- [Exercise materials]
══════
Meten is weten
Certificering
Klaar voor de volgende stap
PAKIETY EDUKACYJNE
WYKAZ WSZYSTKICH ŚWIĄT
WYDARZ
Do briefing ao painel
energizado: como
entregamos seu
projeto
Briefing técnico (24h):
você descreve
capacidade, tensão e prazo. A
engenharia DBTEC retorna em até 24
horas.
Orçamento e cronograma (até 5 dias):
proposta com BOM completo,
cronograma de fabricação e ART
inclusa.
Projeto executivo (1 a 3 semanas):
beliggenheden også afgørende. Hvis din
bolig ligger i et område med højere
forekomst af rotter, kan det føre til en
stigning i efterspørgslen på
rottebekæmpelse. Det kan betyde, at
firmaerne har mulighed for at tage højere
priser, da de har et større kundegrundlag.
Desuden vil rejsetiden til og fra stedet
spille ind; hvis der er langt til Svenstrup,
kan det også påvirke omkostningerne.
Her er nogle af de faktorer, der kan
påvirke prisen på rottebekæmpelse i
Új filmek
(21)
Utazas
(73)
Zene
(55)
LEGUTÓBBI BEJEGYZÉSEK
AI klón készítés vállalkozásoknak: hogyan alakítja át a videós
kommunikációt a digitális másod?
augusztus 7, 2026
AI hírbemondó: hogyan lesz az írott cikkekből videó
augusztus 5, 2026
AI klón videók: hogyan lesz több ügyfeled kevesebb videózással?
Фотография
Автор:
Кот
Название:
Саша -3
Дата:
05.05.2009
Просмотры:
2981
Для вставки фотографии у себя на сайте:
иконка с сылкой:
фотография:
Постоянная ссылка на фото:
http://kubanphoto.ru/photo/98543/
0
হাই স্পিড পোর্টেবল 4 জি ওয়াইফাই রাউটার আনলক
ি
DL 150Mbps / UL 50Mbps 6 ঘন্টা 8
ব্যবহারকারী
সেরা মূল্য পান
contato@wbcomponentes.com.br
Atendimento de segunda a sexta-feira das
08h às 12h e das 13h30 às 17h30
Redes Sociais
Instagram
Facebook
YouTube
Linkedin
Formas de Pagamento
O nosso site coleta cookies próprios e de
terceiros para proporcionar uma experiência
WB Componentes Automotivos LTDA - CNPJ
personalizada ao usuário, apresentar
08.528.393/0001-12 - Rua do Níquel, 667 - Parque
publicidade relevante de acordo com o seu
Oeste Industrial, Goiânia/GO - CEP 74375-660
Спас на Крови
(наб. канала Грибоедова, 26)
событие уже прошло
══════
- [To-do item]
Copy out every line of text from all the items above, keeping each word, number, and symbol the same.

- [Result]
Meten is weten
Certificering
Klaar voor de volgende stap
PAKIETY EDUKACYJNE
WYKAZ WSZYSTKICH ŚWIĄT
WYDARZ
Do briefing ao painel
energizado: como
entregamos seu
projeto
Briefing técnico (24h):
você descreve
capacidade, tensão e prazo. A
engenharia DBTEC retorna em até 24
horas.
Orçamento e cronograma (até 5 dias):
proposta com BOM completo,
cronograma de fabricação e ART
inclusa.
Projeto executivo (1 a 3 semanas):
beliggenheden også afgørende. Hvis din
bolig ligger i et område med højere
forekomst af rotter, kan det føre til en
stigning i efterspørgslen på
rottebekæmpelse. Det kan betyde, at
firmaerne har mulighed for at tage højere
priser, da de har et større kundegrundlag.
Desuden vil rejsetiden til og fra stedet
spille ind; hvis der er langt til Svenstrup,
kan det også påvirke omkostningerne.
Her er nogle af de faktorer, der kan
påvirke prisen på rottebekæmpelse i
Új filmek
(21)
Utazas
(73)
Zene
(55)
LEGUTÓBBI BEJEGYZÉSEK
AI klón készítés vállalkozásoknak: hogyan alakítja át a videós
kommunikációt a digitális másod?
augusztus 7, 2026
AI hírbemondó: hogyan lesz az írott cikkekből videó
augusztus 5, 2026
AI klón videók: hogyan lesz több ügyfeled kevesebb videózással?
Фотография
Автор:
Кот
Название:
Саша -3
Дата:
05.05.2009
Просмотры:
2981
Для вставки фотографии у себя на сайте:
иконка с сылкой:
фотография:
Постоянная ссылка на фото:
http://kubanphoto.ru/photo/98543/
0
হাই স্পিড পোর্টেবল 4 জি ওয়াইফাই রাউটার আনলক
ি
DL 150Mbps / UL 50Mbps 6 ঘন্টা 8
ব্যবহারকারী
সেরা মূল্য পান
contato@wbcomponentes.com.br
Atendimento de segunda a sexta-feira das
08h às 12h e das 13h30 às 17h30
Redes Sociais
Instagram
Facebook
YouTube
Linkedin
Formas de Pagamento
O nosso site coleta cookies próprios e de
terceiros para proporcionar uma experiência
WB Componentes Automotivos LTDA - CNPJ
personalizada ao usuário, apresentar
08.528.393/0001-12 - Rua do Níquel, 667 - Parque
publicidade relevante de acordo com o seu
Oeste Industrial, Goiânia/GO - CEP 74375-660
Спас на Крови
(наб. канала Грибоедова, 26)
событие уже прошло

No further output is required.